▶ _What is required_:
The only acceptable reply is the number of lines in the material below that hold "sein".

▶ _Extracted records_:
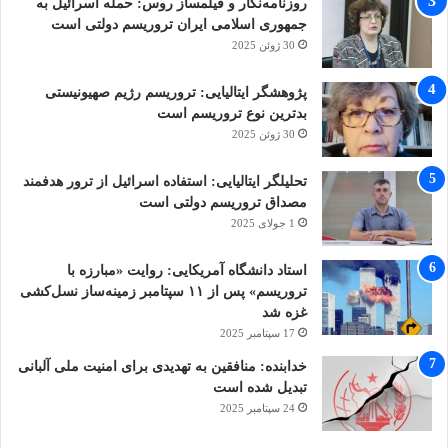
روزنامه‌نگار و فیلمساز روس: حمله اسرائیل به
جمهوری اسلامی ایران تروریسم دولتی است
30 ژوئن 2025
پژوهشگر ایتالیایی: تروریسم رژیم صهیونیستی
بدترین نوع تروریسم است
30 ژوئن 2025
تحلیلگر ایتالیایی: استفاده اسرائیل از ترور هدفمند
مصداق تروریسم دولتی است
1 جولای 2025
استاد دانشگاه آمریکایی: روایت «مبارزه با
تروریسم» پس از ۱۱ سپتامبر زمینه‌ساز نسل‌کشی
غزه شد
17 سپتامبر 2025
خدابنده: منافقین به تهدیدی برای امنیت ملی آلبانی
تبدیل شده است
24 سپتامبر 2025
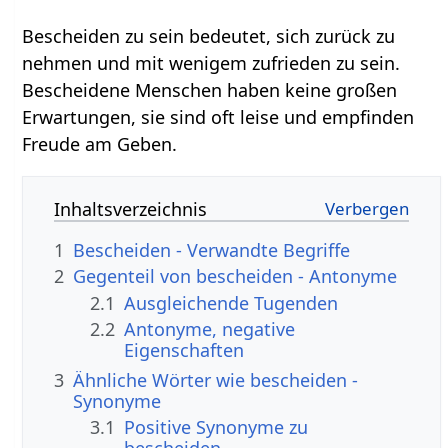
Bescheiden zu sein bedeutet, sich zurück zu
nehmen und mit wenigem zufrieden zu sein.
Bescheidene Menschen haben keine großen
Erwartungen, sie sind oft leise und empfinden
Freude am Geben.
Inhaltsverzeichnis
1
Bescheiden - Verwandte Begriffe
2
Gegenteil von bescheiden - Antonyme
2.1
Ausgleichende Tugenden
2.2
Antonyme, negative
Eigenschaften
3
Ähnliche Wörter wie bescheiden -
Synonyme
3.1
Positive Synonyme zu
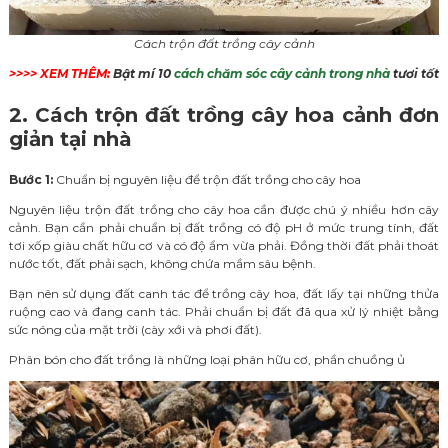
Cách trộn đất trồng cây cảnh
>>>> XEM THÊM:
Bật mí 10
cách chăm sóc cây cảnh trong nhà
tươi tốt
2. Cách trộn đất trồng cây hoa cảnh đơn
giản tại nhà
Bước 1:
Chuẩn bị nguyên liệu để trộn đất trồng cho cây hoa
Nguyên liệu trộn đất trồng cho cây hoa cần được chú ý nhiều hơn cây
cảnh. Bạn cần phải chuẩn bị đất trồng có độ pH ở mức trung tính, đất
tơi xốp giàu chất hữu cơ và có độ ẩm vừa phải. Đồng thời đất phải thoát
nước tốt, đất phải sạch, không chứa mầm sâu bệnh.
Bạn nên sử dụng đất canh tác để trồng cây hoa, đất lấy tại những thửa
ruộng cao và đang canh tác. Phải chuẩn bị đất đã qua xử lý nhiệt bằng
sức nóng của mặt trời (cày xới và phơi đất).
Phân bón cho đất trồng là những loại phân hữu cơ, phần chuồng ủ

▶ _Task response_:
2